[Stored data entries]
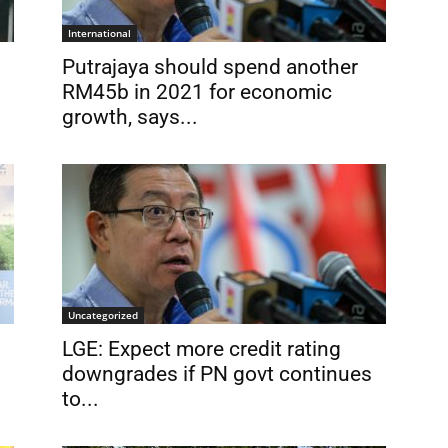
International
Putrajaya should spend another
RM45b in 2021 for economic
growth, says...
Uncategorized
LGE: Expect more credit rating
downgrades if PN govt continues
to...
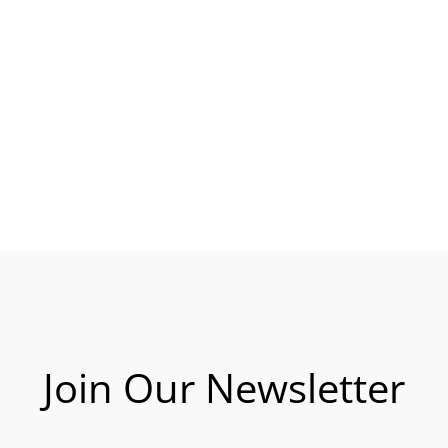
Join Our Newsletter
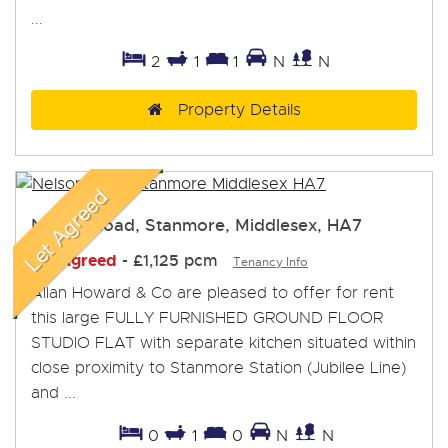
...
2
1
1
N
N
Property Details
Nelson Road, Stanmore, Middlesex, HA7
Let Agreed
-
£1,125 pcm
Tenancy Info
Allan Howard & Co are pleased to offer for rent
this large FULLY FURNISHED GROUND FLOOR
STUDIO FLAT with separate kitchen situated within
close proximity to Stanmore Station (Jubilee Line)
and ...
0
1
0
N
N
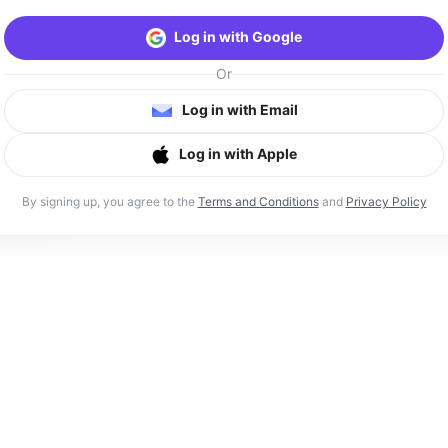
Log in with Google
Or
Log in with Email
Log in with Apple
By signing up, you agree to the
Terms and Conditions
and
Privacy Policy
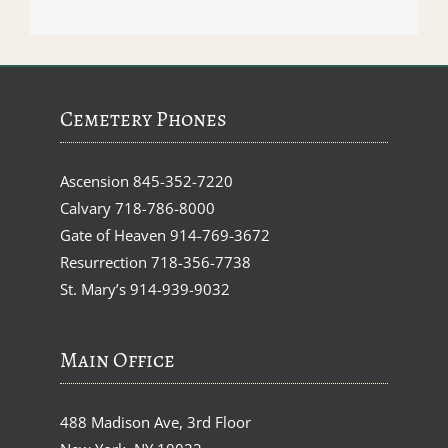
Cemetery Phones
Ascension
845-352-7220
Calvary
718-786-8000
Gate of Heaven
914-769-3672
Resurrection
718-356-7738
St. Mary’s
914-939-9032
Main Office
488 Madison Ave, 3rd Floor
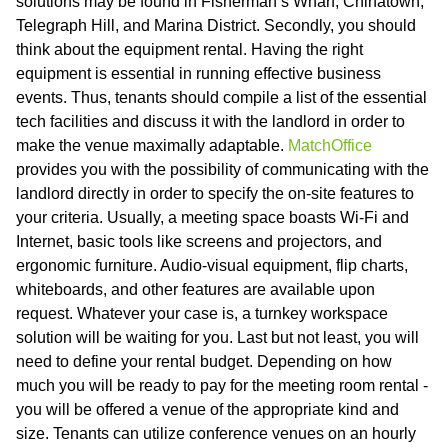
solutions may be found in Fisherman’s Wharf, Chinatown,
Telegraph Hill, and Marina District. Secondly, you should
think about the equipment rental. Having the right
equipment is essential in running effective business
events. Thus, tenants should compile a list of the essential
tech facilities and discuss it with the landlord in order to
make the venue maximally adaptable.
MatchOffice
provides you with the possibility of communicating with the
landlord directly in order to specify the on-site features to
your criteria. Usually, a meeting space boasts Wi-Fi and
Internet, basic tools like screens and projectors, and
ergonomic furniture. Audio-visual equipment, flip charts,
whiteboards, and other features are available upon
request. Whatever your case is, a turnkey workspace
solution will be waiting for you. Last but not least, you will
need to define your rental budget. Depending on how
much you will be ready to pay for the meeting room rental -
you will be offered a venue of the appropriate kind and
size. Tenants can utilize conference venues on an hourly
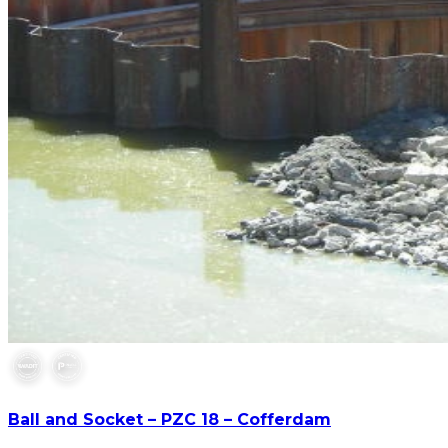
Ball and Socket – PZC 18 – Cofferdam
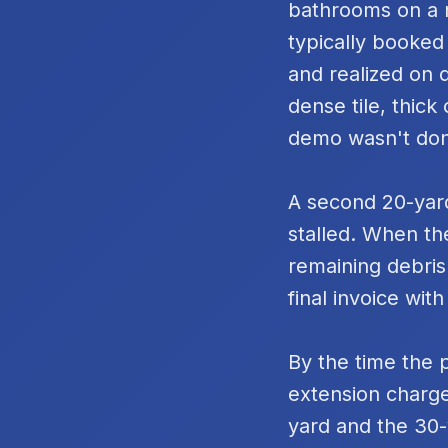
bathrooms on a m
typically booked
and realized on 
dense tile, thic
demo wasn't do
A second 20-yard
stalled. When th
remaining debris
final invoice with
By the time the 
extension charge
yard and the 30-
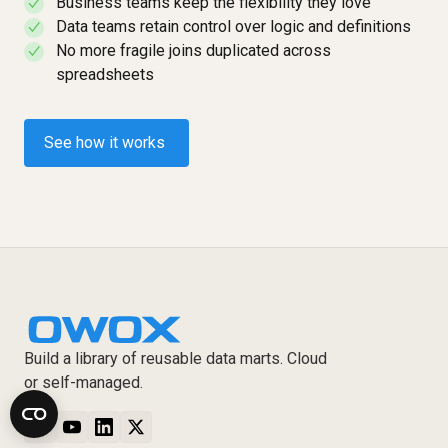
Business teams keep the flexibility they love
✓
Data teams retain control over logic and definitions
✓
No more fragile joins duplicated across
✓
spreadsheets
See how it works
Build a library of reusable data marts. Cloud
or self-managed.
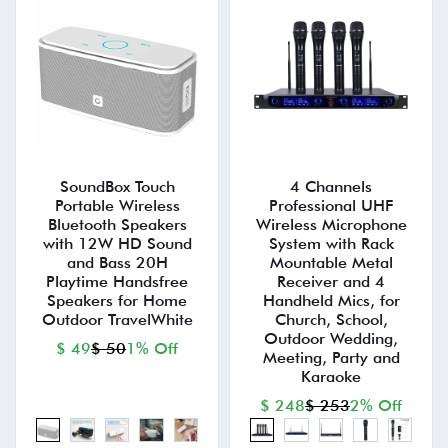
SoundBox Touch
4 Channels
Portable Wireless
Professional UHF
Bluetooth Speakers
Wireless Microphone
with 12W HD Sound
System with Rack
and Bass 20H
Mountable Metal
Playtime Handsfree
Receiver and 4
Speakers for Home
Handheld Mics, for
Outdoor TravelWhite
Church, School,
Outdoor Wedding,
$ 49
$ 50
1% Off
Meeting, Party and
Karaoke
$ 248
$ 253
2% Off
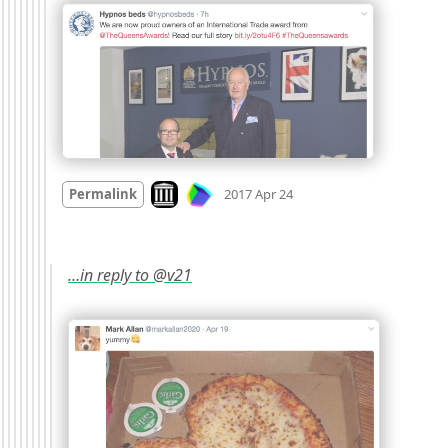
Mood
0
Look on archive.org
Permalink
2017 Apr 24
…in reply to @v21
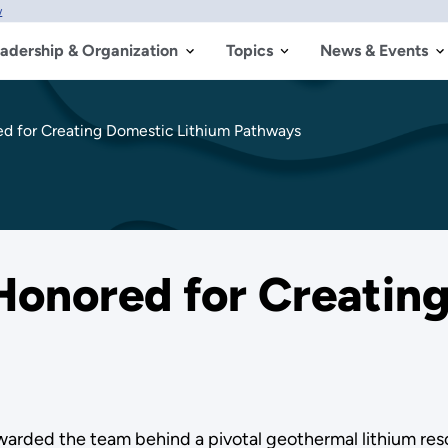
w
adership & Organization
Topics
News & Events
 for Creating Domestic Lithium Pathways
onored for Creating
rded the team behind a pivotal geothermal lithium resou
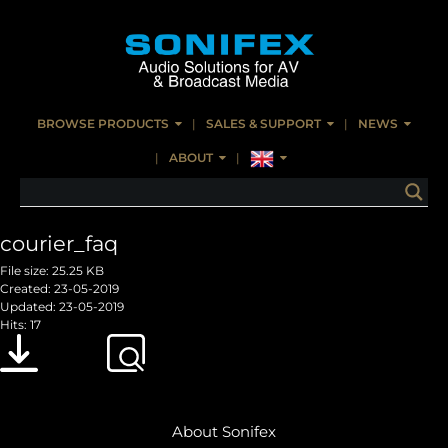
BROWSE PRODUCTS
SALES & SUPPORT
NEWS
ABOUT
courier_faq
File size: 25.25 KB
Created: 23-05-2019
Updated: 23-05-2019
Hits: 17
Download
Preview
About Sonifex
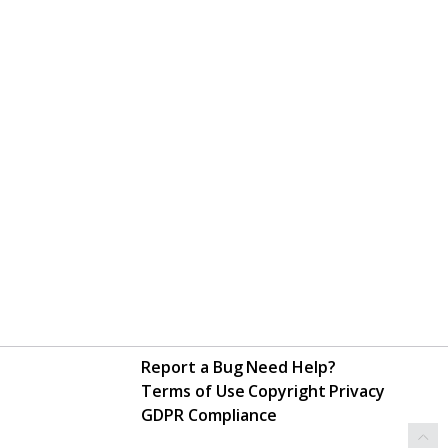
Report a Bug
Need Help?
Terms of Use
Copyright
Privacy
GDPR Compliance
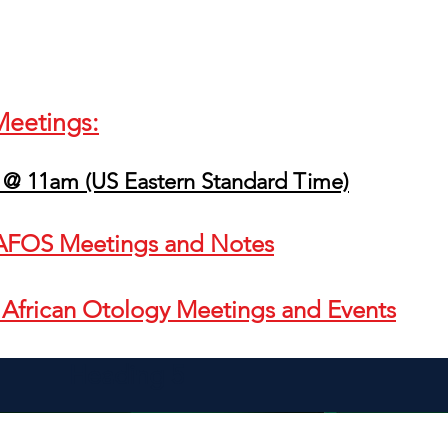
Meetings:
 @ 11am (US Eastern Standard Time)
t AFOS Meetings and Notes
r African Otology Meetings and Events
Heading 5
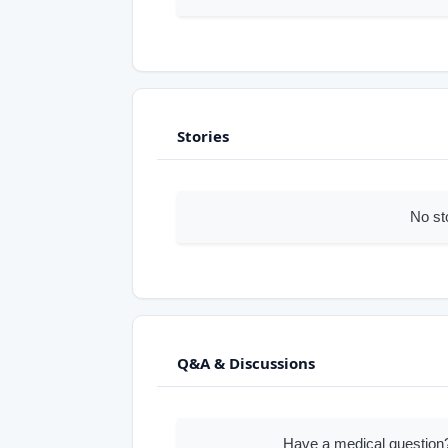
Stories
No st
Q&A & Discussions
Have a medical question?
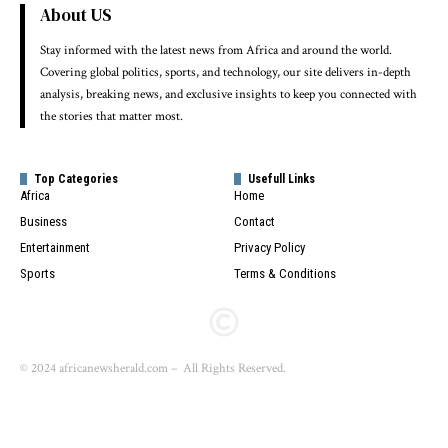
About US
Stay informed with the latest news from Africa and around the world.
Covering global politics, sports, and technology, our site delivers in-depth
analysis, breaking news, and exclusive insights to keep you connected with
the stories that matter most.
Top Categories
Usefull Links
Africa
Home
Business
Contact
Entertainment
Privacy Policy
Sports
Terms & Conditions
© 2024 africanewsherald.com – All Rights Reserved.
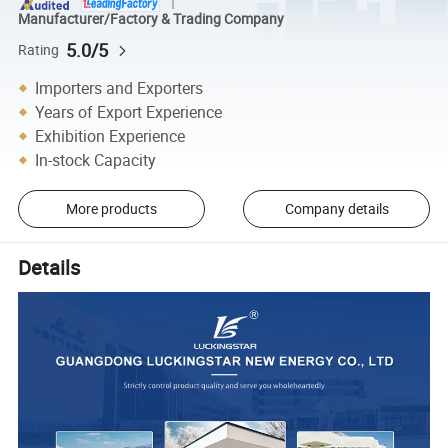
Manufacturer/Factory & Trading Company
5.0/5
Rating
Importers and Exporters
Years of Export Experience
Exhibition Experience
In-stock Capacity
More products
Company details
Details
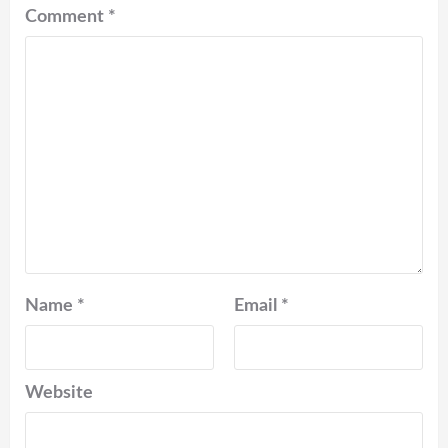
Comment
*
Name
*
Email
*
Website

Required work => Retype the records verbatim, but not their images.

Your response =>
International
Putrajaya should spend another
RM45b in 2021 for economic
growth, says...
Uncategorized
LGE: Expect more credit rating
downgrades if PN govt continues
to...
Join Our Newsletter
...
2
1
1
N
N
Property Details
Nelson Road, Stanmore, Middlesex, HA7
Let Agreed
-
£1,125 pcm
Tenancy Info
Allan Howard & Co are pleased to offer for rent
this large FULLY FURNISHED GROUND FLOOR
STUDIO FLAT with separate kitchen situated within
close proximity to Stanmore Station (Jubilee Line)
and ...
0
1
0
N
N
Log in with Google
Or
Log in with Email
Log in with Apple
By signing up, you agree to the
Terms and Conditions
and
Privacy Policy
Cemetery Phones
Ascension
845-352-7220
Calvary
718-786-8000
Gate of Heaven
914-769-3672
Resurrection
718-356-7738
St. Mary’s
914-939-9032
Main Office
488 Madison Ave, 3rd Floor
solutions may be found in Fisherman’s Wharf, Chinatown,
Telegraph Hill, and Marina District. Secondly, you should
think about the equipment rental. Having the right
equipment is essential in running effective business
events. Thus, tenants should compile a list of the essential
tech facilities and discuss it with the landlord in order to
make the venue maximally adaptable.
MatchOffice
provides you with the possibility of communicating with the
landlord directly in order to specify the on-site features to
your criteria. Usually, a meeting space boasts Wi-Fi and
Internet, basic tools like screens and projectors, and
ergonomic furniture. Audio-visual equipment, flip charts,
whiteboards, and other features are available upon
request. Whatever your case is, a turnkey workspace
solution will be waiting for you. Last but not least, you will
need to define your rental budget. Depending on how
much you will be ready to pay for the meeting room rental -
you will be offered a venue of the appropriate kind and
size. Tenants can utilize conference venues on an hourly
Ball and Socket – PZC 18 – Cofferdam
bathrooms on a m
typically booked
and realized on 
dense tile, thic
demo wasn't do
A second 20-yard
stalled. When th
remaining debris
final invoice with
By the time the 
extension charge
yard and the 30-
Business teams keep the flexibility they love
✓
Data teams retain control over logic and definitions
✓
No more fragile joins duplicated across
✓
spreadsheets
See how it works
Build a library of reusable data marts. Cloud
or self-managed.
SoundBox Touch
4 Channels
Portable Wireless
Professional UHF
Bluetooth Speakers
Wireless Microphone
with 12W HD Sound
System with Rack
and Bass 20H
Mountable Metal
Playtime Handsfree
Receiver and 4
Speakers for Home
Handheld Mics, for
Outdoor TravelWhite
Church, School,
Outdoor Wedding,
$ 49
$ 50
1% Off
Meeting, Party and
Karaoke
$ 248
$ 253
2% Off
Mood
0
Look on archive.org
Permalink
2017 Apr 24
…in reply to @v21
w
adership & Organization
Topics
News & Events
 for Creating Domestic Lithium Pathways
onored for Creating
rded the team behind a pivotal geothermal lithium resou
BROWSE PRODUCTS
SALES & SUPPORT
NEWS
ABOUT
courier_faq
File size: 25.25 KB
Created: 23-05-2019
Updated: 23-05-2019
Hits: 17
Download
Preview
About Sonifex
Report a Bug
Need Help?
Terms of Use
Copyright
Privacy
GDPR Compliance
Meetings:
 @ 11am (US Eastern Standard Time)
t AFOS Meetings and Notes
r African Otology Meetings and Events
Heading 5
Stories
No st
Q&A & Discussions
Have a medical question?
About US
Stay informed with the latest news from Africa and around the world.
Covering global politics, sports, and technology, our site delivers in-depth
analysis, breaking news, and exclusive insights to keep you connected with
the stories that matter most.
Top Categories
Usefull Links
Africa
Home
Business
Contact
Entertainment
Privacy Policy
Sports
Terms & Conditions
© 2024 africanewsherald.com – All Rights Reserved.
Manufacturer/Factory & Trading Company
5.0/5
Rating
Importers and Exporters
Years of Export Experience
Exhibition Experience
In-stock Capacity
More products
Company details
Details
Comment
*
Name
*
Email
*
Website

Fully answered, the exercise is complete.